> [TASK TO CARRY OUT] Copy all data exactly. Skip pictures.
= Beginning of Section =
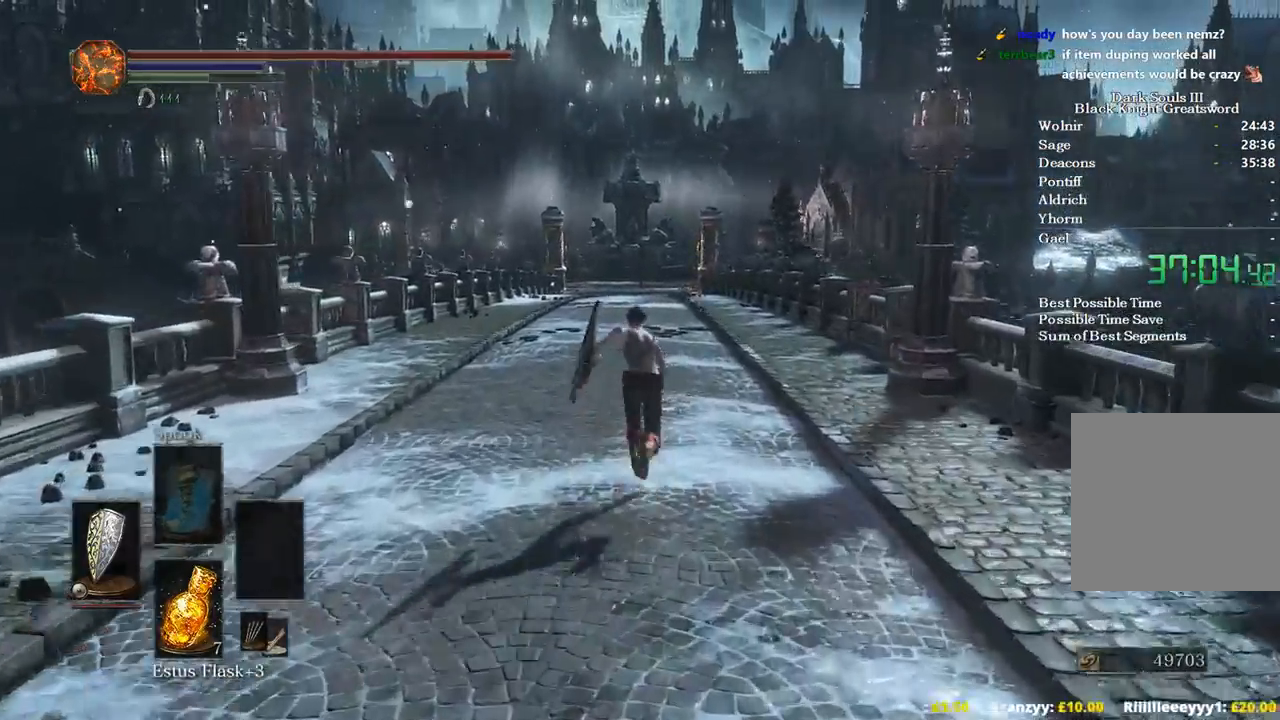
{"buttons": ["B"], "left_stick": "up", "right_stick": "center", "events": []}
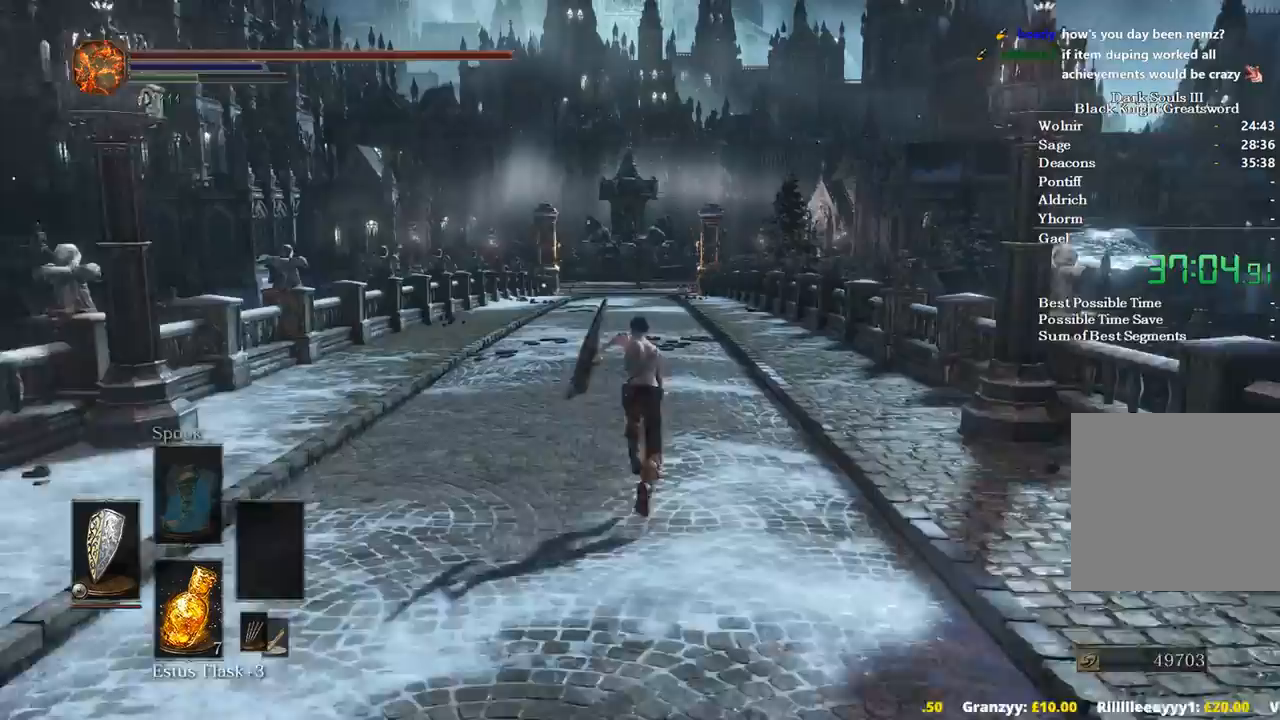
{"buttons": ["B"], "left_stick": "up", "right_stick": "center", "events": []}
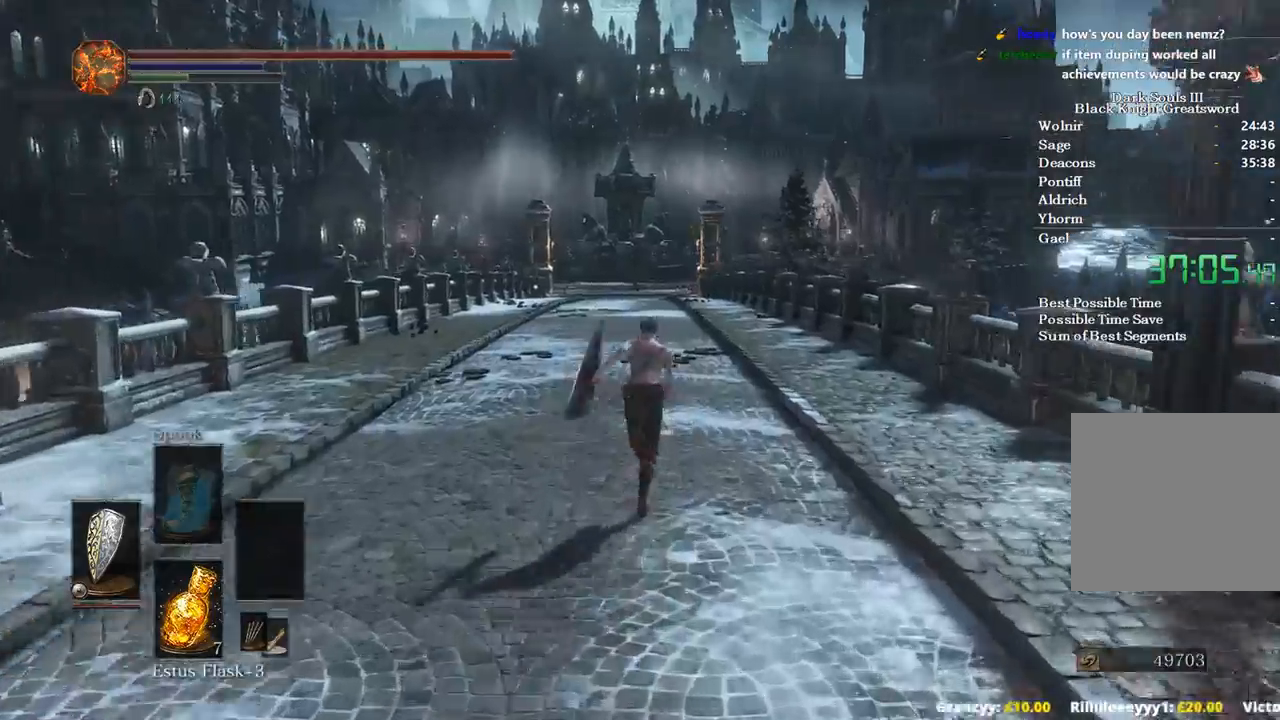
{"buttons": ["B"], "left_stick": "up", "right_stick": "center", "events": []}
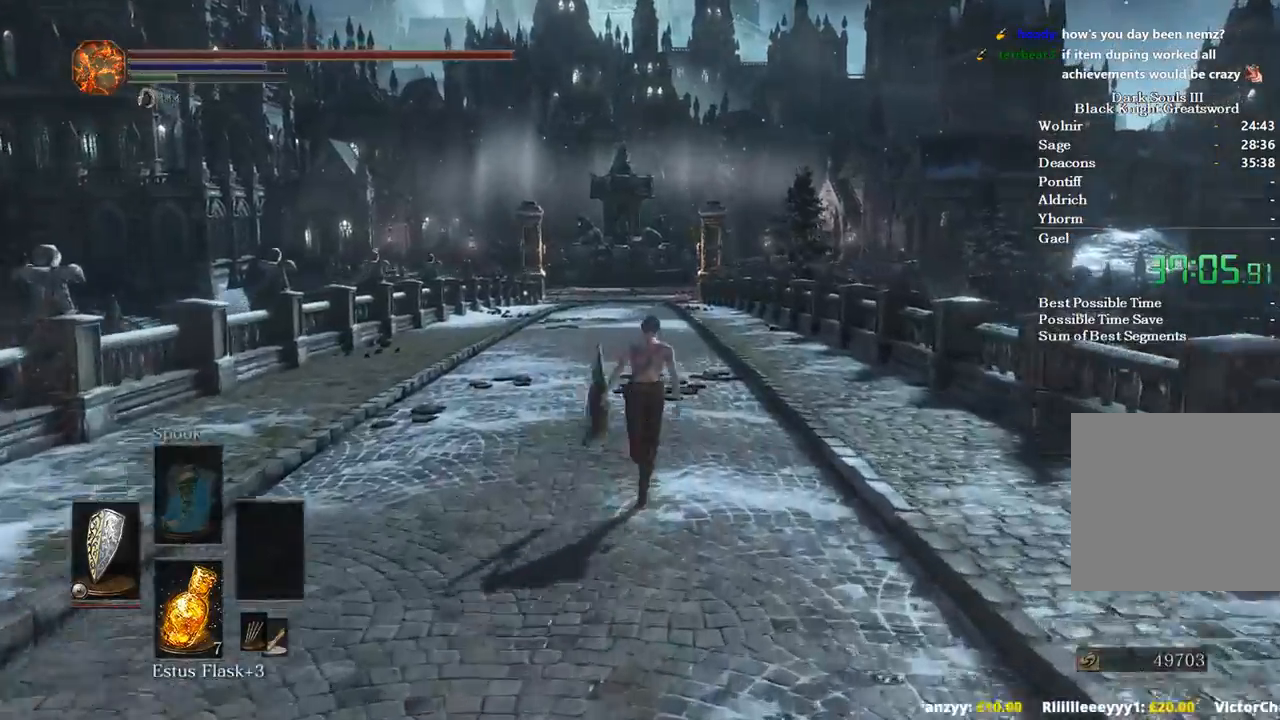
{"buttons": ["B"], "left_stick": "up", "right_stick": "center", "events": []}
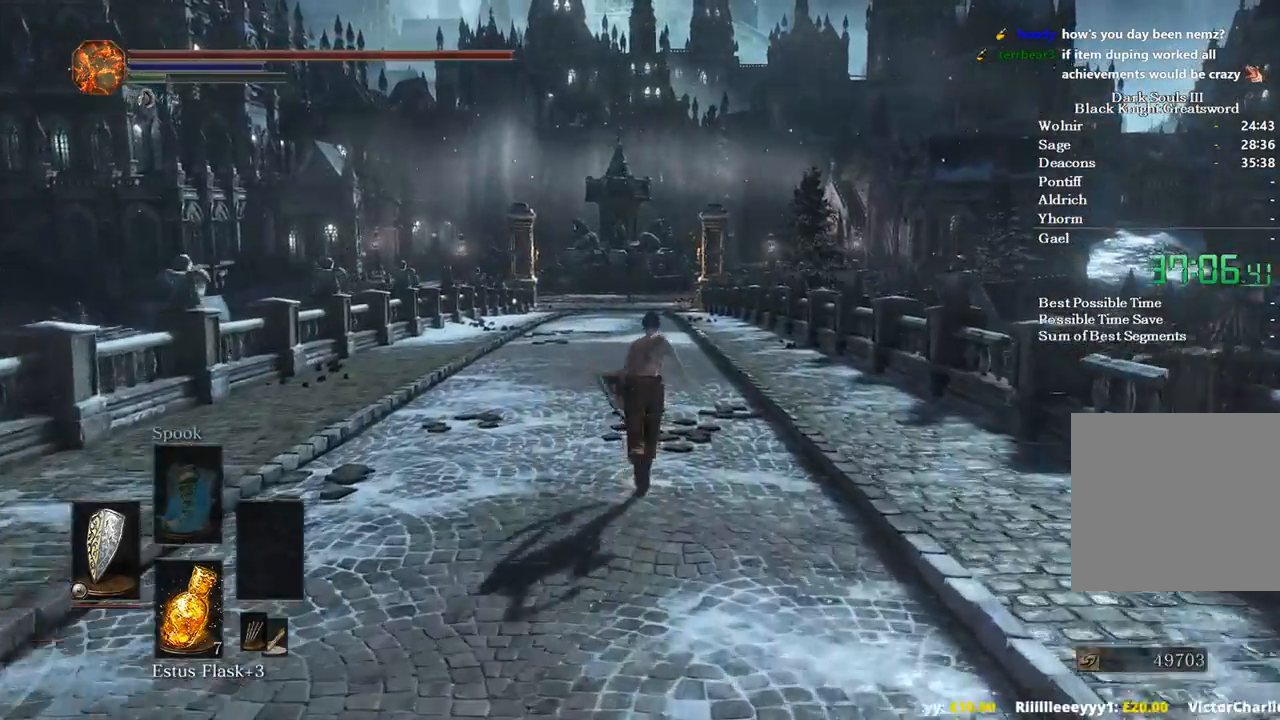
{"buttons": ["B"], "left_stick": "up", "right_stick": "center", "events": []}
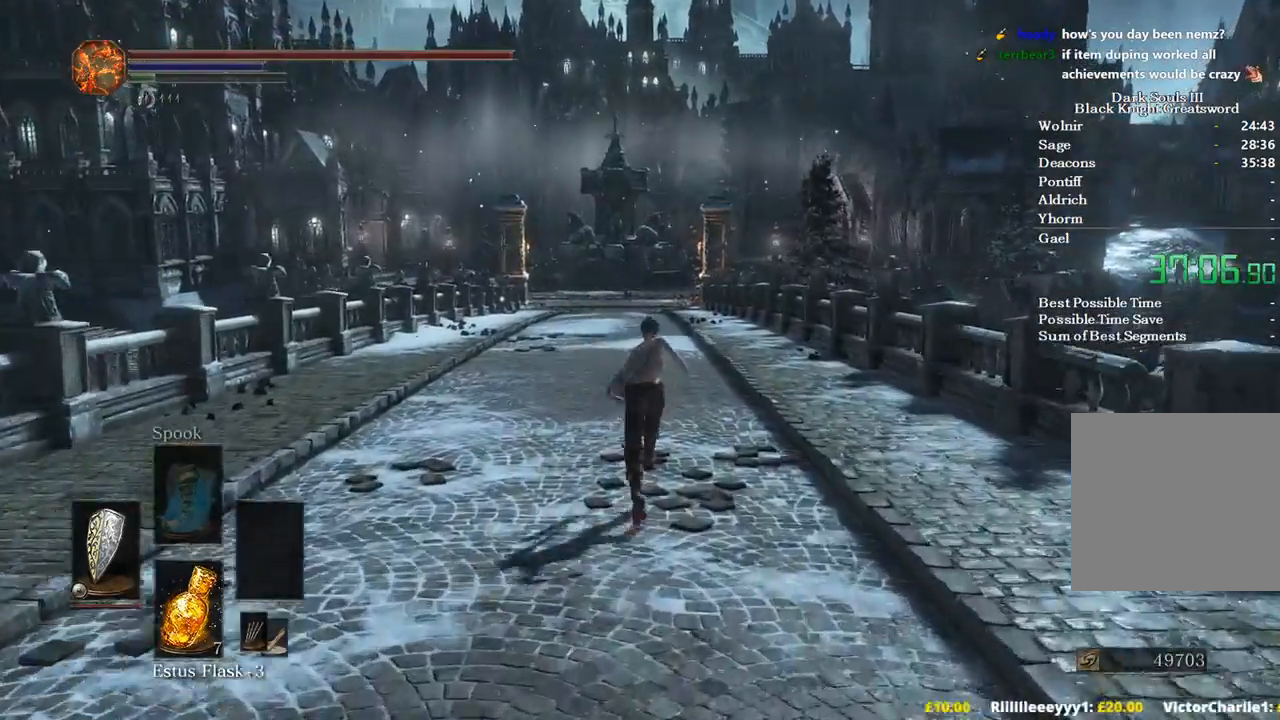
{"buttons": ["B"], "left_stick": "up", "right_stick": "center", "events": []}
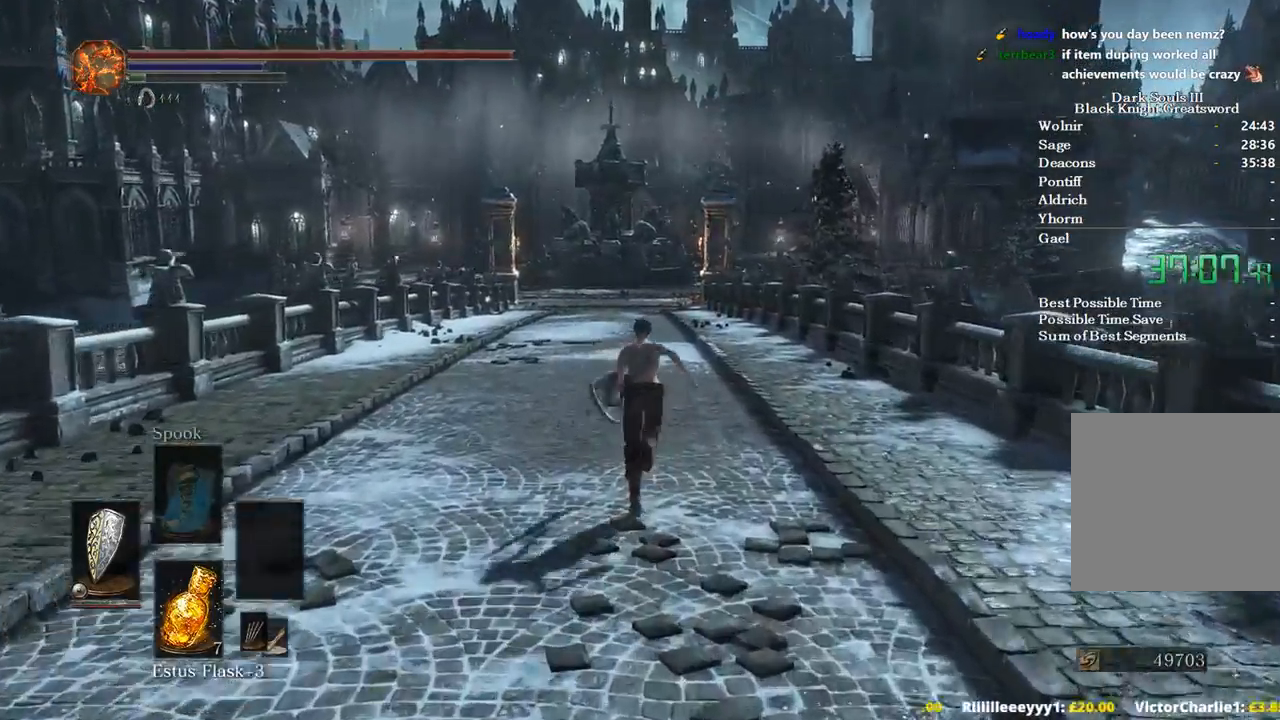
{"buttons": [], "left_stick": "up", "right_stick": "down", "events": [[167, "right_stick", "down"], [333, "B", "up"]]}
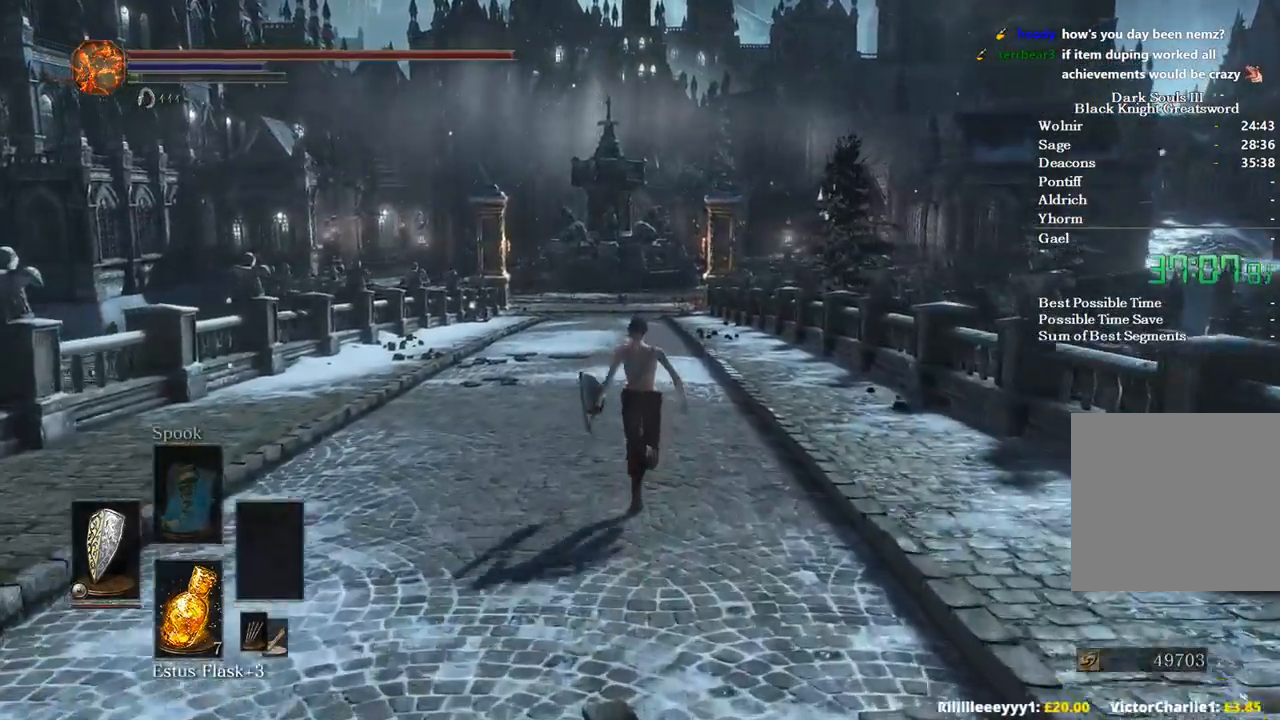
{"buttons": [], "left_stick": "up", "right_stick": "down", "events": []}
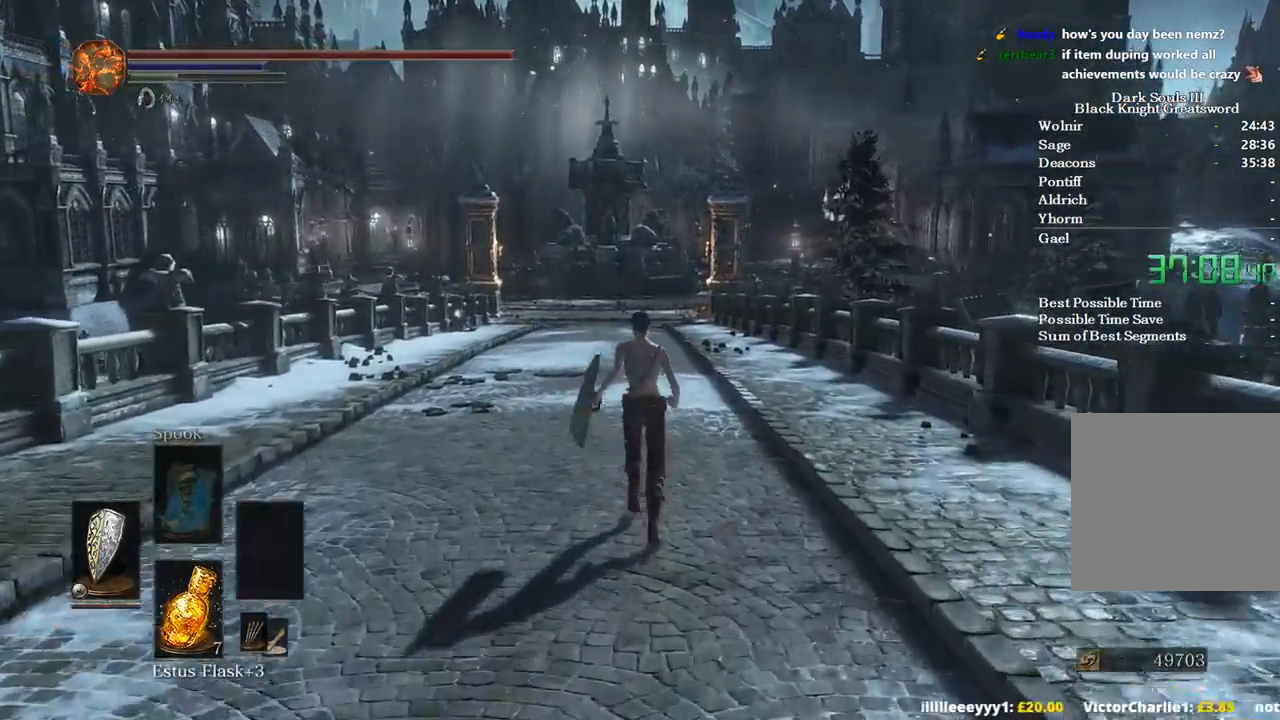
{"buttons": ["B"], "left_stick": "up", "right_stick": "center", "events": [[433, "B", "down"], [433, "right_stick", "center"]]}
= End of Section =
> [RESPONSE AREA]
{"buttons": ["B"], "left_stick": "up", "right_stick": "center", "events": []}
{"buttons": ["B"], "left_stick": "up", "right_stick": "center", "events": []}
{"buttons": ["B"], "left_stick": "up", "right_stick": "center", "events": []}
{"buttons": ["B"], "left_stick": "up", "right_stick": "center", "events": []}
{"buttons": ["B"], "left_stick": "up", "right_stick": "center", "events": []}
{"buttons": ["B"], "left_stick": "up", "right_stick": "center", "events": []}
{"buttons": [], "left_stick": "up", "right_stick": "down", "events": [[167, "right_stick", "down"], [333, "B", "up"]]}
{"buttons": [], "left_stick": "up", "right_stick": "down", "events": []}
{"buttons": ["B"], "left_stick": "up", "right_stick": "center", "events": [[433, "B", "down"], [433, "right_stick", "center"]]}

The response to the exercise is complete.